After a big jump last year, discretionary spending by college students is expected to remain largely flat this year at $117 billion, per the latest College Explorer report from re:fuel. That remains significantly above discretionary spending power from 2009-2011, though, which stood at roughly $90 billion. Factoring in $287 billion in non-discretionary spending (on items such as room and board, tuition), the total college market’s spending power is estimated to be $404 billion this year, down only slightly from last year’s $409 billion.

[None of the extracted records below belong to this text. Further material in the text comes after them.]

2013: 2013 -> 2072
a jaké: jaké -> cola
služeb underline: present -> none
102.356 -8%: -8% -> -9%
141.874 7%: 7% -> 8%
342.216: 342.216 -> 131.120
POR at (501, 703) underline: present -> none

So where’s all that money going? Food accounts for a sizable share of discretionary spending: this year, college students will spend a projected $42.1 billion on food, or 36% of their overall discretionary budgets. Their next-largest expenses will be:
- Automotive ($17.5 billion);
- Clothing and shoes ($13.1 billion);
- Cellphone/smartphone ($9.8 billion);
- Entertainment ($8.7 billion);
- Technology ($8.6 billion);
- Personal care products ($7.6 billion); and
- Cosmetics ($4.9 billion).
Students won’t be spending much on collective buying services such as LivingSocial or Groupon, though. This year, only 39% report subscribing to such a service (down from 45% last year), they expect to spend an average of $42 per month through these services, down from $55 last year.

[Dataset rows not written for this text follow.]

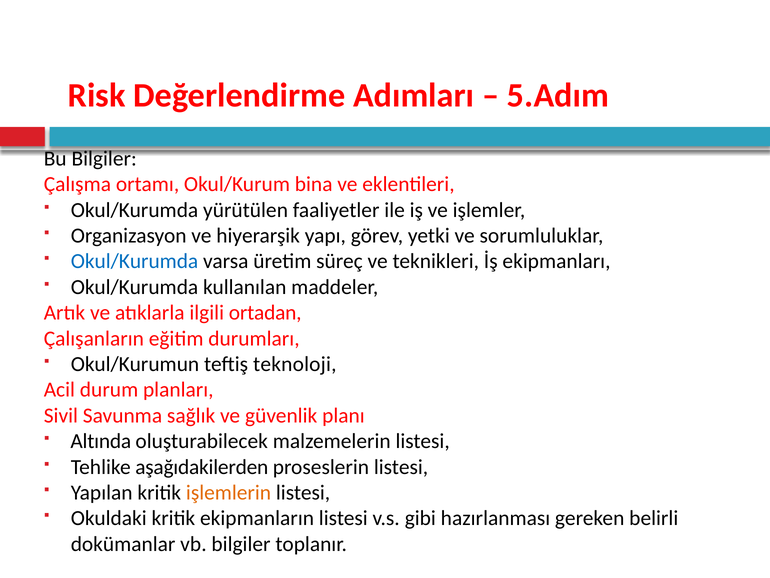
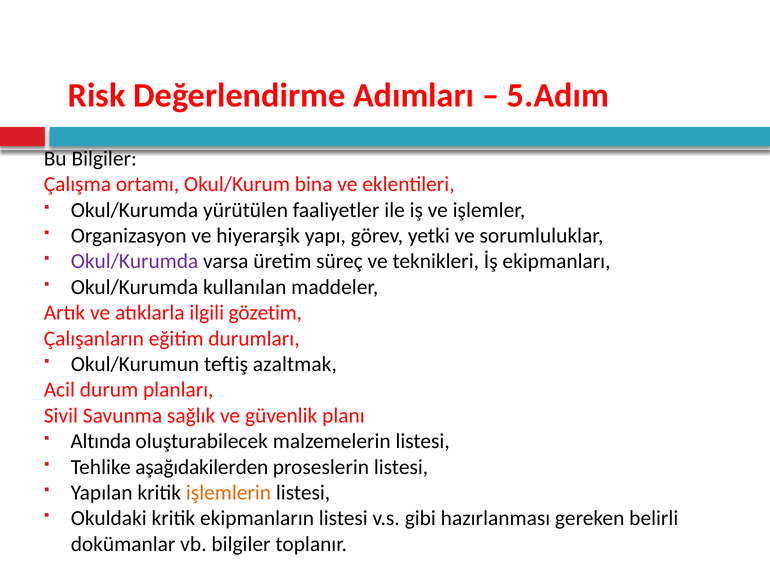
Okul/Kurumda at (134, 261) colour: blue -> purple
ortadan: ortadan -> gözetim
teknoloji: teknoloji -> azaltmak
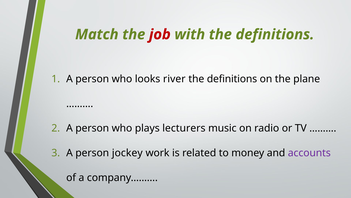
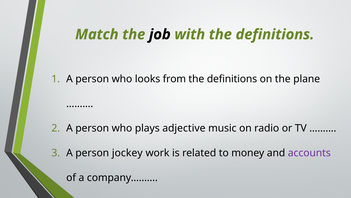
job colour: red -> black
river: river -> from
lecturers: lecturers -> adjective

Interestingly, in constant (2013) dollars, the amount of money tabbed for tuition/room and board, rent/mortgage and class materials is down this year to a combined $13,178 per student, from about $13,400 last year and almost $14,500 the year before.

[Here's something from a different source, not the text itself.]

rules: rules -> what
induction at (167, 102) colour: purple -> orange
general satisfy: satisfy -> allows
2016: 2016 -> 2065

That may be leading more students to believe that college is worth it as a financial investment, with 70% this year feeling that college will pay them back financially in the long run, up from 64% last year. (About 3 in 4 students believe that it will take them less than 10 years to pay off their debt.)
Still, this year’s respondents feel that they’ll have more debt when they leave college than last year’s crop. On average, they expect to leave with slightly less than $17,000 in debt, up from $16,388 last year.
Students have also become more reliant on scholarships and other financial aid. This year, they said that roughly one-third of their tuition, room and board, and class materials would be paid for by scholarships, stipends, and financial aid, up from 26% in 2003. Only 22% of those costs would be financed by their own money, down from 28% a decade ago.
About the Data: The data is based on a survey of 1,528 college students between the ages of 18-34 interviewed online between January 29 and February 5, 2013. The survey was executed by Crux Research Inc. and its sample is a national representation across all college segments.